Don’t know what to make in a hurry? Try this curry! It’s a great weekend meal idea and can be served alone or with a side of rice!
Makes 2-3 servings
Ingredients:
8 chicken drum sticks (you can also use boneless thighs)
Salt to taste
Garlic powder (1/4 tsp)
Chili flakes (1/2 tsp)
Dried basil (1/2 tsp)
1/2 buttercup squash (4 cups)
1 tbsp avocado oil
1/2 white onion (1 cup)
1 tbsp mince garlic
8 oz cremini mushrooms
2 tbsp Thai green curry paste
1.5 cup coconut cream/milk (divided)
1 cup water
8 lacinato kale leaves, stem removed, chopped
Handful of Thai basil
Direction:
Preheat oven to 375 degrees.
In a baking tray, line parchment paper and season chicken with salt, garlic powder, chili flakes and dried basil.

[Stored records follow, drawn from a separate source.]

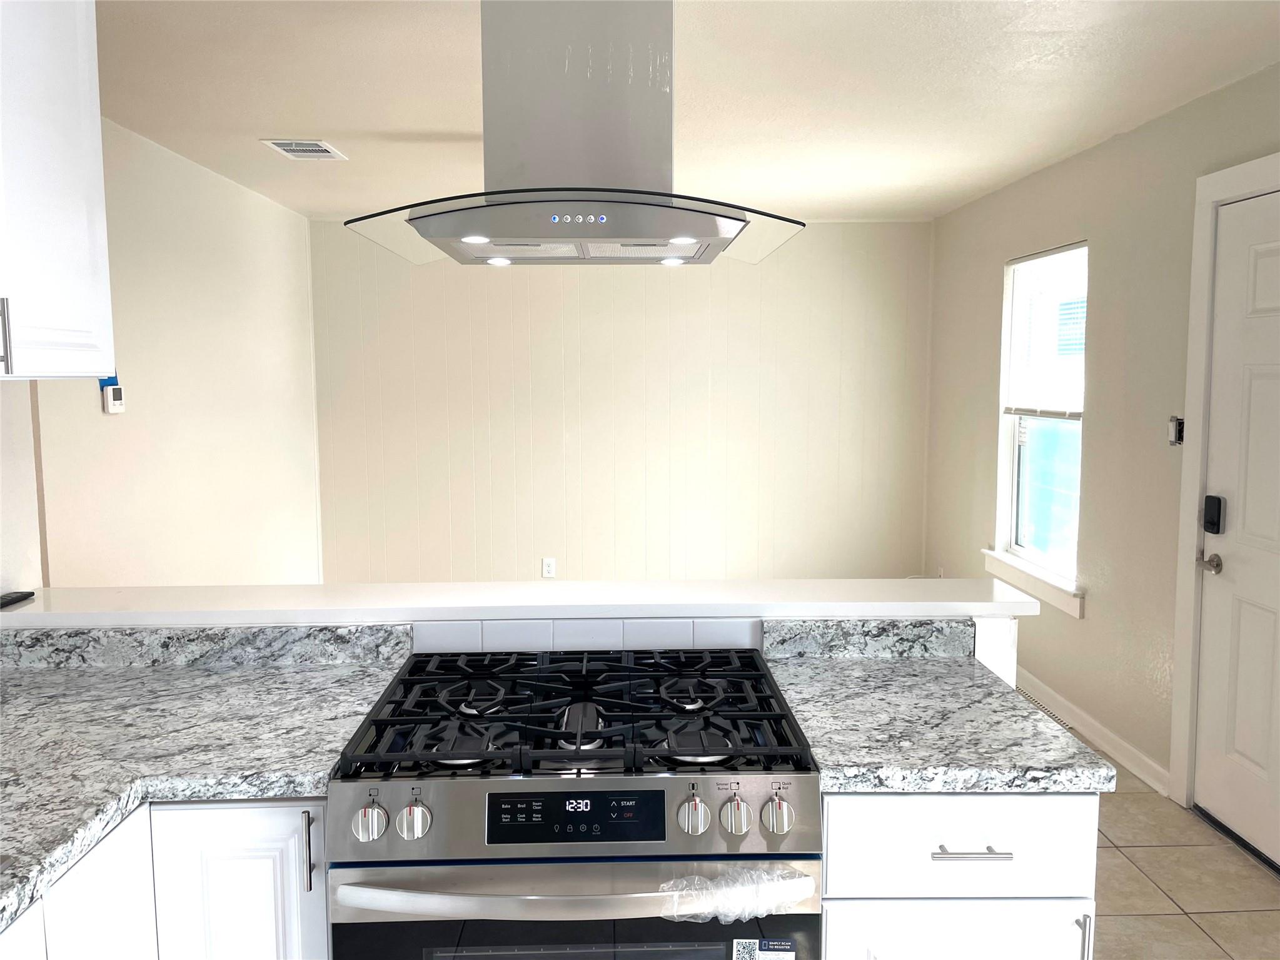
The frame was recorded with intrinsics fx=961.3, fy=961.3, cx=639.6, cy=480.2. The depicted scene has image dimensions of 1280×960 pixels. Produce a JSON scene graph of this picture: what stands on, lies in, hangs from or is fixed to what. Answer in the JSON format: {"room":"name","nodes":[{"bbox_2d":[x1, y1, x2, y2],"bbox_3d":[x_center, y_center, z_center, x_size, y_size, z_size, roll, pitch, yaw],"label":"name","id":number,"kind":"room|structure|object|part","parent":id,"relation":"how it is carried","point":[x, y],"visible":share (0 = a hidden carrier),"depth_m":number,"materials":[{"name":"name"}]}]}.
{"room":"kitchen","nodes":[
{"label":"kitchen","id":0,"kind":"room"},
{"bbox_2d":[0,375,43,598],"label":"left wall","id":1,"kind":"structure","parent":0,"point":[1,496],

Add squash to tray and bake for 30 mins at 375 degrees.
In a large skillet on medium heat, add oil. Then garlic and onions. Stir until onions are brown.
Add mushrooms and keep stirring. Cover for about 2 minutes.
Add curry paste and 1/2 cup of coconut cream/milk.
Add water then cover and lower to a simmer for 5 mins.
Add remainder of coconut milk (1 cup).
Add baked chicken back in, slowly add kale, squash and basil. Stir until well mixed. Remove and serve!